I went on to talk about WebGL and the issues around it. Microsoft seems to be resisting it for now, ostensibly due to security issues but I take that with a grain of salt due to Silverlight supporting a very similar 3D API with the exact same issues. I think WebGL will win and Microsoft once again will have to follow the lead of the other Web browsers. Nigel Parker from Microsoft did point out that Apple are backing off making WebGL fully available on iOS, although why is anybody's guess.

An interesting feature that I didn't know about until recently is that Pirates supports touch events; apparently because IE9 supports touch events on Windows tablets, which I also didn't know until Nigel pointed it out last night. Nigel had been such a good sport while I carped about Microsoft that I had to give Microsoft enthusiastic credit for supporting touch events already.

I went on to talk about future APIs: audio effects APIs, basically repeating what I said on my blog recently; full-screen APIs; and communications APIs --- Websockets and upcoming RTC work.

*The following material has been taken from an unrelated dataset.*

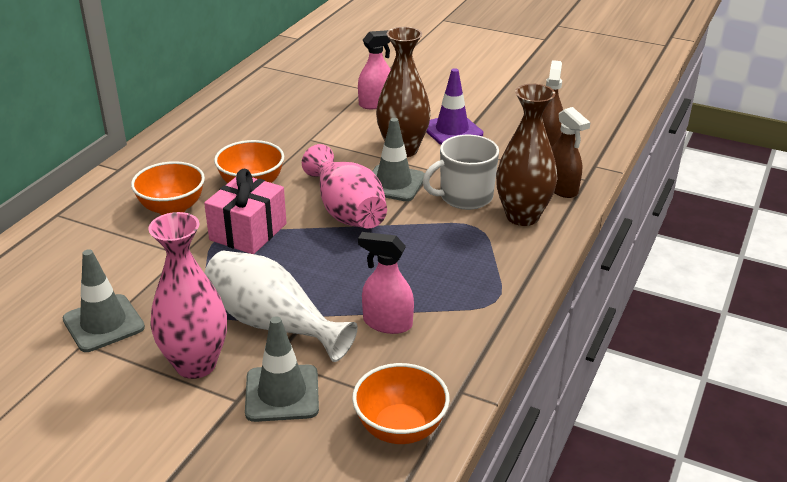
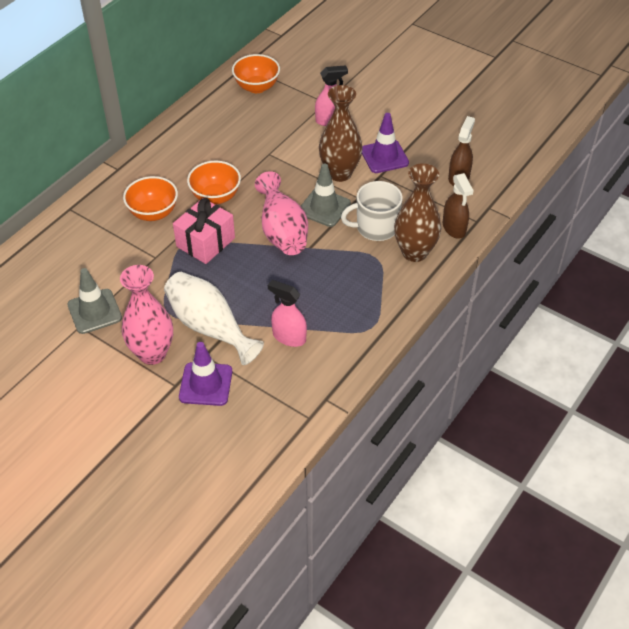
camera: 10 degrees right, 15 degrees up
grey traffic cone [245,316,319,422] -> purple traffic cone [179,342,232,406]
orange bowl [352,363,450,444] -> orange bowl moved to [232,54,280,93]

During this talk I grumbled to the audience about the attention browser vendors get for pushing out half-baked new APIs compared to the attention they get for doing a really good implementation of an API. Web developers tend to be a lot more excited about the former than the latter, which encourages browser developers to do more of the former at the expense of the latter. For the sake of the Web we should all try to change that.

At the end of the talk I asked the audience to give feedback on features they need that we didn't talk about. The first request was "text-overflow:ellipsis", so I was able to answer "landed yesterday; next?" :-). (I'll write more about text-overflow later; it's a good example of the issue in the previous paragraph.) Another request was DRM for Web video. That's a really difficult topic and I didn't have much to say. Someone asked for Mobile Firefox on the iPhone, which is another difficult topic and outside the scope of my talk, but I did give me a chance to rant a little bit :-). OK, to be fair the whole talk was a bit ranty :-).

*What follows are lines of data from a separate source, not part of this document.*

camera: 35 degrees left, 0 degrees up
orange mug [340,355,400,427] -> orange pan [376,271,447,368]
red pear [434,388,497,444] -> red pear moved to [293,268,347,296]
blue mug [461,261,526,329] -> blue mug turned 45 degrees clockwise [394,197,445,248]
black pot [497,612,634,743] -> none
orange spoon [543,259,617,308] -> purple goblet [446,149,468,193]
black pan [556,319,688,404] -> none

Anyway, it was a ton of fun and I hope the audience had as much fun as I did, and hopefully learned something too :-).



Comments

Aryeh Gregor
Even though browsers speculatively parse for the purpose of resource loads, they still won't start actually rendering past the script until the script has finished execution, right? So even if the script does nothing much on execution, you still have to wait for it to download and parse before the user can see or interact with the page. The performance win from scripts at the bottom is clearly going to be less in modern browsers, but I'd think it's still there.
Robert O'Callahan
Yeah, but you can't fire the 'load' event until those scripts have run so the time until that event runs gets worse if you put your scripts late in the page.
I told the speaker about of course.
Felipe Gomes
It's not true that IE9 supports touch events on desktop. I can't get it to work or find any evidence of the opposite on the internet. It's available only through Silverlight.
Robert O'Callahan
Felipe: OK, interesting!
Anonymous
Well, since people requesting a feature seems to get it on the radar: how about "absence of DRM for web video"? I consider that a feature, which browsers already include in their shipping versions, and I'd like the existing feature preserved. :)
Mike Cochrane
You also mentioned, in passing, pdf.js as another example of manipulating binary data. http://andreasgal.com/2011/06/15/pdf-js/
Thanks for an awesome talk.
Nigel Parker
Felipe wrote - It's not true that IE9 supports touch events on desktop. I can't get it to work or find any evidence of the opposite on the internet. It's available only through Silverlight.
I did some digging on this... IE9 itself supports touch events, pinch zoom, flick left/ right to navigate forward/ back etc but these aren't bubbled up to the web via an api like they are in Silverlight.